Heather Jones: When we last spoke, we discussed your working process leading up to your (at the time) forthcoming exhibition at Galleri Opdahl. I would like to start from that moment if it’s ok with you. Can you describe for us the opening of your solo exhibition at Galleri Opdahl in 2014?
Elin Melberg: The opening at Galleri Opdahl was different compared to my other ones in many ways really. Many of my close friends and family were there, seeing the works for the first time, and as the hanging was very minimalistic, each piece was very direct and vulnerable and filled with the underlying content; me dealing with the recent loss of my father. I had to work with myself big time before the preview, and almost wanted to pull out. It was very challenging to talk with the press about it, as it was so personal and fragile to me, and there were a lot of topics I wanted to avoid. I managed to pull me out of my incredible nerves, but because it was so personal, it was the first time I properly questioned if what I was doing was right. Was it fair towards my mother and sister, my dad’s close friends and relatives? Did I share too much? After debating these questions, I decided it was the right thing to do. This is what I do. It would be wrong not to do it, even though I felt like I lost control of something personal and fragile for a while.
On the opening day, I had gone through all my concerns quite a few times, and I was as ready as could be. I did not want the exhibition to be like a second funeral, but I wanted to express something vulnerable, sad and fragile in a worthy way. The whole theme of the exhibition, although personal, did document a universal topic: the fragility of life and how easily a person can go from having control to losing control.

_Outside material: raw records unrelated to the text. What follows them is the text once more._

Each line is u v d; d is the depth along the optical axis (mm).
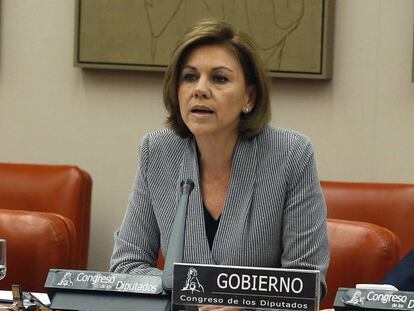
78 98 6977
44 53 7008
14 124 7051
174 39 6684
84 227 6195
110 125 6938
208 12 6613
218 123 3809
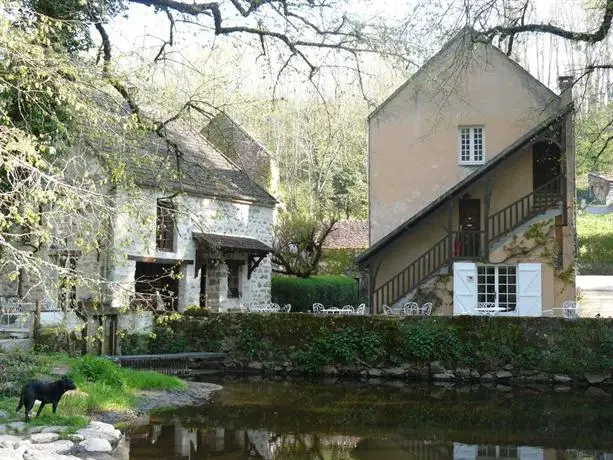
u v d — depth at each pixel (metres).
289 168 42.22
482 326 18.03
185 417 12.10
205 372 19.53
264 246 26.02
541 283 21.08
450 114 23.38
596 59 16.27
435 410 13.45
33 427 9.41
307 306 28.55
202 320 20.61
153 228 12.07
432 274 21.81
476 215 23.00
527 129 22.66
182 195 15.86
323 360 19.03
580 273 40.00
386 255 23.44
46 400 9.94
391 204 23.80
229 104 14.92
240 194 25.88
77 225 9.46
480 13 15.05
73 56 10.89
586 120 21.62
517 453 9.80
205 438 10.43
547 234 21.17
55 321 18.42
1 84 8.73
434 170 23.52
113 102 11.17
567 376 17.39
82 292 18.48
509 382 17.62
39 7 11.62
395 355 18.53
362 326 18.95
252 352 19.86
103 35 12.98
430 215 21.88
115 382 13.66
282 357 19.59
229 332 20.31
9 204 9.00
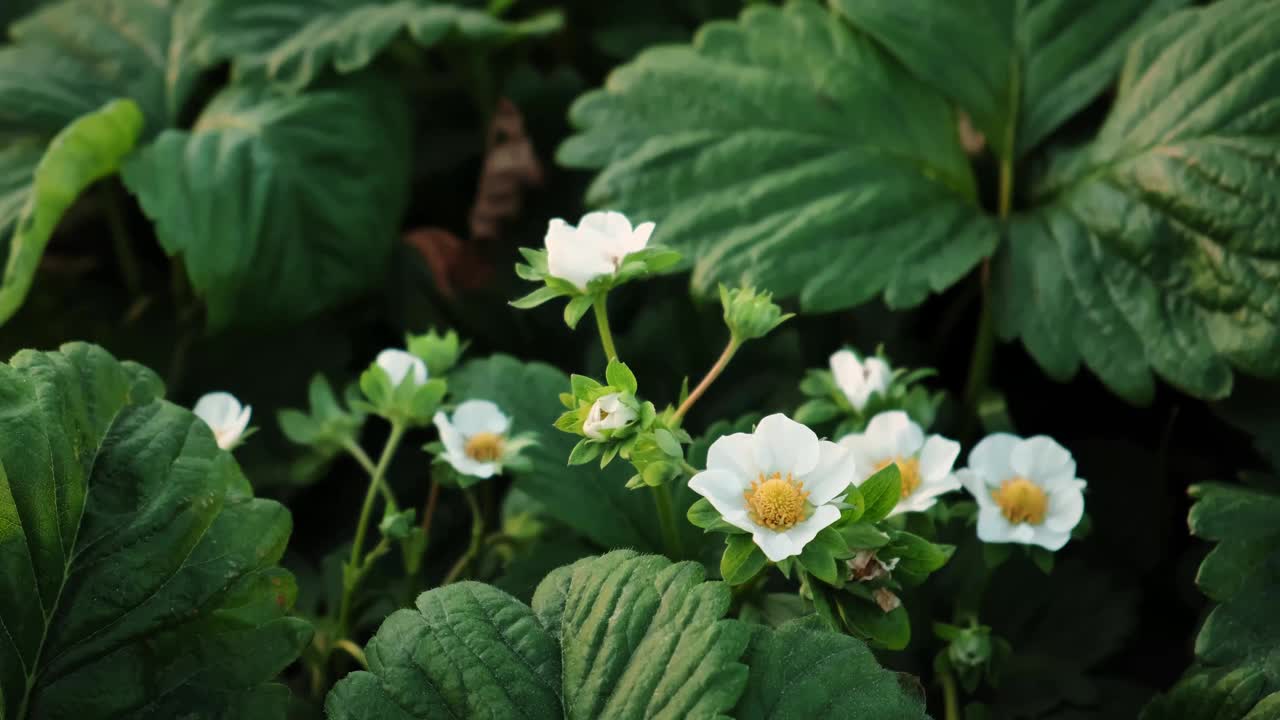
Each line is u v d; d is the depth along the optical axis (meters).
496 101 0.58
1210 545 0.46
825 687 0.35
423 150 0.58
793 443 0.36
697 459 0.42
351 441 0.43
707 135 0.48
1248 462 0.48
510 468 0.42
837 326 0.51
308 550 0.48
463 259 0.54
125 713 0.37
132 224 0.57
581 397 0.36
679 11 0.59
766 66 0.49
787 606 0.40
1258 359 0.42
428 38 0.52
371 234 0.52
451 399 0.44
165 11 0.55
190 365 0.52
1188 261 0.44
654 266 0.37
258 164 0.51
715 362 0.49
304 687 0.44
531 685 0.36
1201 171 0.44
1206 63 0.45
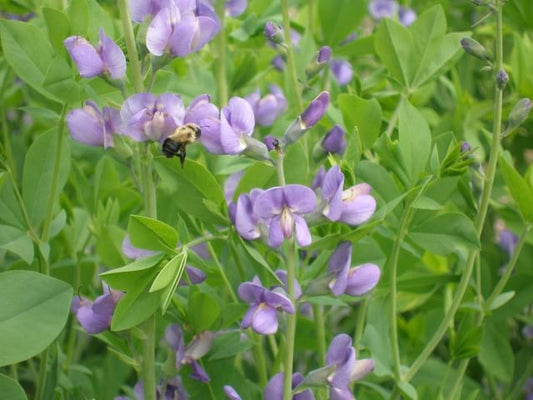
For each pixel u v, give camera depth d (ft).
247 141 1.65
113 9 2.85
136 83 1.65
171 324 1.81
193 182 1.73
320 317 1.98
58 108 2.03
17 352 1.55
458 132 2.49
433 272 2.27
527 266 2.29
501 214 2.24
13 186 1.93
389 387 2.29
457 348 1.97
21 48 1.90
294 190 1.59
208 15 1.74
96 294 2.27
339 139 1.85
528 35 2.63
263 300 1.61
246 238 1.66
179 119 1.64
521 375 2.43
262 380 1.96
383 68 2.52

The opening was like a two hour-long performance; I had to float. With the preview being just after the removal of the Barbara Hepworth-sculpture, there was also a tense feeling in the gallery and between the different groups that visited. In other words, the space was packed with a lot of people filled with strong feelings, and the oily smell from my piece Float/Black fluid made the tension complete.
Overall, I was very happy with the exhibition and how it was received, both from my family and friends, general audience and the reviews. I am glad I went through with it. It taught me a lot, even though it was a very hard thing to do at the time.